The other man had grinned. ‘I hope you’ve got some money, then, because I’ve not eaten since yesterday.’ Then he’d loped ahead down the corridor, laughing at himself, or at Spencer, or at an old joke he’d only just remembered.

It was apparent Garrett had not yet found a fit recipient for his handiwork, for there – years later – was the slide in its box, placed reverently upon the mantelpiece, the white cardboard darkened at the edge. Spencer rolled the cigarette between his fingers, and said: ‘Has she gone?’

Looking up, Garrett considered pretending he misunderstood, but knew himself bettered. ‘Cora? She went last week. The blinds are down at Foulis Street and the furniture’s covered in dust-sheets. I know, because I looked.’ He scowled. ‘She’d gone by the time I came by. That old witch Martha was there and wouldn’t pass on the address: said she needed rest and quiet and I’d hear from her in her own good time.’

‘Martha is one year older than you,’ said Spencer mildly. ‘And admit it, Garrett: peace and quiet are two qualities which are not often linked with you.’

‘I am her friend!’

‘Yes, but not a peaceful or a quiet one. Where has she gone?’

‘Colchester. Colchester! What is there at Colchester? A ruin and a river, and web-footed peasants, and mud.’

‘They’re finding fossils on the coast: I read about it. Smart women are wearing necklaces of sharks’ teeth set in silver. Cora will be happy as a schoolboy there, up to her knees in mud. You’ll see her soon.’

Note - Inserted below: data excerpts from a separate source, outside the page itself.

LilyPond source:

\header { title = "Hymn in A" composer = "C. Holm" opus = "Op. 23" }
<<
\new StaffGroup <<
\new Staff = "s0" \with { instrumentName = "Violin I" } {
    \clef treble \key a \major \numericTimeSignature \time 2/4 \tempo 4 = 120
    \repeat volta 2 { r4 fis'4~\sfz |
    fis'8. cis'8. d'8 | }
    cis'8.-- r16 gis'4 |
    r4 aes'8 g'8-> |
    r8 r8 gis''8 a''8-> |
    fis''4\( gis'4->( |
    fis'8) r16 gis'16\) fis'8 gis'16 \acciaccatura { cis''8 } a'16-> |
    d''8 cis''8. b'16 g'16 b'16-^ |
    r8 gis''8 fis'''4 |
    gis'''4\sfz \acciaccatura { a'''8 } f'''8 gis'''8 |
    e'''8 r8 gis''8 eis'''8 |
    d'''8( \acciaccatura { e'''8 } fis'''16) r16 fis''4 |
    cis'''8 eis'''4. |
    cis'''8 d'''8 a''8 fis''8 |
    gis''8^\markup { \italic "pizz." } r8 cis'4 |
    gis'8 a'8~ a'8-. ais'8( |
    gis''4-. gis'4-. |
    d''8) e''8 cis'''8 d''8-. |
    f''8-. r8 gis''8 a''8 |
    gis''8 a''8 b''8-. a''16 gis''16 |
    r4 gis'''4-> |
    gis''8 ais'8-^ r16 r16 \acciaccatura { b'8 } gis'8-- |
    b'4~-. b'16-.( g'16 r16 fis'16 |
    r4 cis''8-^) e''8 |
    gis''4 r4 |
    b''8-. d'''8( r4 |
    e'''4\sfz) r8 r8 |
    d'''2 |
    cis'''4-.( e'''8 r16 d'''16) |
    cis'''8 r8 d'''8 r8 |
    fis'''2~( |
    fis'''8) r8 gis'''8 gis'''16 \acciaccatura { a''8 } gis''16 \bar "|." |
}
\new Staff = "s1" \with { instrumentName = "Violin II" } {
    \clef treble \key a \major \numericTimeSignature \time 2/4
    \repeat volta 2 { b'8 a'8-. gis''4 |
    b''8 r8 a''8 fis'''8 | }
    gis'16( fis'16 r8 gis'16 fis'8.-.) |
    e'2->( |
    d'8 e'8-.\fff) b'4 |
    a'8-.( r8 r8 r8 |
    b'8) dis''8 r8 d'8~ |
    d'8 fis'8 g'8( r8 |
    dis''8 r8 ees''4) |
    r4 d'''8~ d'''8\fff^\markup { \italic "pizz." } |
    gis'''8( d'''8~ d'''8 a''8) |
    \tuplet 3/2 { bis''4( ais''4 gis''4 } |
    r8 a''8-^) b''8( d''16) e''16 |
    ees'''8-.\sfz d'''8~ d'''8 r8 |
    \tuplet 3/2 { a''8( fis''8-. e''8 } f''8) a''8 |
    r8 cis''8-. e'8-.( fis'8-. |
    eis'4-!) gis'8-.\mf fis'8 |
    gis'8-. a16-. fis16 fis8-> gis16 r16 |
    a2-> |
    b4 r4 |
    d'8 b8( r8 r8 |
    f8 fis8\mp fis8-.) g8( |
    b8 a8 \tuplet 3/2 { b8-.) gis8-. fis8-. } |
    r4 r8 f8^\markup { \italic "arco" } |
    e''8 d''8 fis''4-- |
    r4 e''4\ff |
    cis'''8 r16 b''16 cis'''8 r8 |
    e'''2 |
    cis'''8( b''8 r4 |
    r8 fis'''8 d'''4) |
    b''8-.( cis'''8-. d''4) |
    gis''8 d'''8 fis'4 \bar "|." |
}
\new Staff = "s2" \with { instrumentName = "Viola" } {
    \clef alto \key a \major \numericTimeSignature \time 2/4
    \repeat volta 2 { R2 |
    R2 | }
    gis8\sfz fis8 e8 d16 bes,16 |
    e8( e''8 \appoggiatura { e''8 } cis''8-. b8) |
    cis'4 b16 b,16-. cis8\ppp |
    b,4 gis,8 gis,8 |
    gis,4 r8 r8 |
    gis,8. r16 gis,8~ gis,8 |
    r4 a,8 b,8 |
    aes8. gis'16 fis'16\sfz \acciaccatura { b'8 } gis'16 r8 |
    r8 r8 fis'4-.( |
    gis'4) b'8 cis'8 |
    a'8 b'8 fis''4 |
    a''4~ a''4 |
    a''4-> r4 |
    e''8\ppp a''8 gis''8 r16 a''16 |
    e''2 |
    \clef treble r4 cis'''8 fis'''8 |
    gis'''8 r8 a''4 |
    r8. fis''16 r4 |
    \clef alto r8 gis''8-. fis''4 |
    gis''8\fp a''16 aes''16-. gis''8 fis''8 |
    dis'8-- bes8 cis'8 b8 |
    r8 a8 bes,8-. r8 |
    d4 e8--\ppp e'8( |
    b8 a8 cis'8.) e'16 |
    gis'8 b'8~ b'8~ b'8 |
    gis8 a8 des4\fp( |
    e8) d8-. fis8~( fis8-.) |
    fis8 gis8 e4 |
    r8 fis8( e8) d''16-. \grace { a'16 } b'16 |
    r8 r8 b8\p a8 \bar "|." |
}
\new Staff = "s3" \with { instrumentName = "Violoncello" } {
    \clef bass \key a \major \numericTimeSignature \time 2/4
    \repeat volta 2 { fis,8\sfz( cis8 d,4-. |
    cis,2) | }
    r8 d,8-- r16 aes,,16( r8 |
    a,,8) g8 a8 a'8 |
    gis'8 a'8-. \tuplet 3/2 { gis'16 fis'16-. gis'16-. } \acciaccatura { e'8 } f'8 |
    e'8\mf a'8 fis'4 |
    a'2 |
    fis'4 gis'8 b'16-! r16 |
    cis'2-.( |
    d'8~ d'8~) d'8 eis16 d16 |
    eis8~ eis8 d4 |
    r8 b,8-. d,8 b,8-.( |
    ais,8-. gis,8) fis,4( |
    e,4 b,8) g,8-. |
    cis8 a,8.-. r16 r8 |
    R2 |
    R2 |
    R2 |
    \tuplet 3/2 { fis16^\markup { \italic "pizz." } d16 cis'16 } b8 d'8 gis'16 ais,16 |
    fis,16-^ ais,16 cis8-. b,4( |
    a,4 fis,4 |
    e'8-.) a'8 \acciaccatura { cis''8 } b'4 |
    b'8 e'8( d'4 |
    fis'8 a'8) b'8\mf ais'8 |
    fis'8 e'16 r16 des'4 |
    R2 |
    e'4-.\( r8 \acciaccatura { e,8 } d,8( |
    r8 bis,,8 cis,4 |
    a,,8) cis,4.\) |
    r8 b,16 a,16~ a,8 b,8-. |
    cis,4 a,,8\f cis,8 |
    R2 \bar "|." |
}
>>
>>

‘What good is soon? What good is Colchester? What good are fossils? It’s been hardly a month. She should still be mourning.’ (At this, neither met the other man’s eye.) ‘She should be with people who love her.’

‘She is with Martha, and no-one ever loved her more.’ Spencer did not mention Francis, who’d several times beaten him at chess: it did not somehow seem feasible to suggest the boy loved his mother. His watch ticked louder, and he saw in Garrett the slow burning of a furious temper. Thinking of the dinner that awaited him, and the wine, and the warm deep-carpeted house, he said – as if the thought had just occurred – ‘I meant to ask: how’s your paper coming along?’ Dangling the prospect of academic approval in front of Garrett generally had much the same effect as showing a dog a raw bone, and lately little else could turn his mind from Cora Seaborne.

‘Paper?’ The word came out like something unpleasant eaten. Then, a little mollified: ‘On the possibility of replacing an aortic valve? Yes, all right’ – almost without looking, he deftly retrieved half-a-dozen sheets of dense black script from midway through a stack of notebooks – ‘Deadline’s Sunday. Might as well crack on with it. Get out, would you?’ He turned away, folded himself over the desk, and began sharpening a pencil with a razorblade. He unfolded a large sheet of paper which showed a vastly enlarged transverse section of a human heart, with cryptic markings in black ink, and sections of script crossed out and reinstated with a series of exclamation marks. Something in the margins caught his eye; it excited or irritated him: he swore, and began scribbling.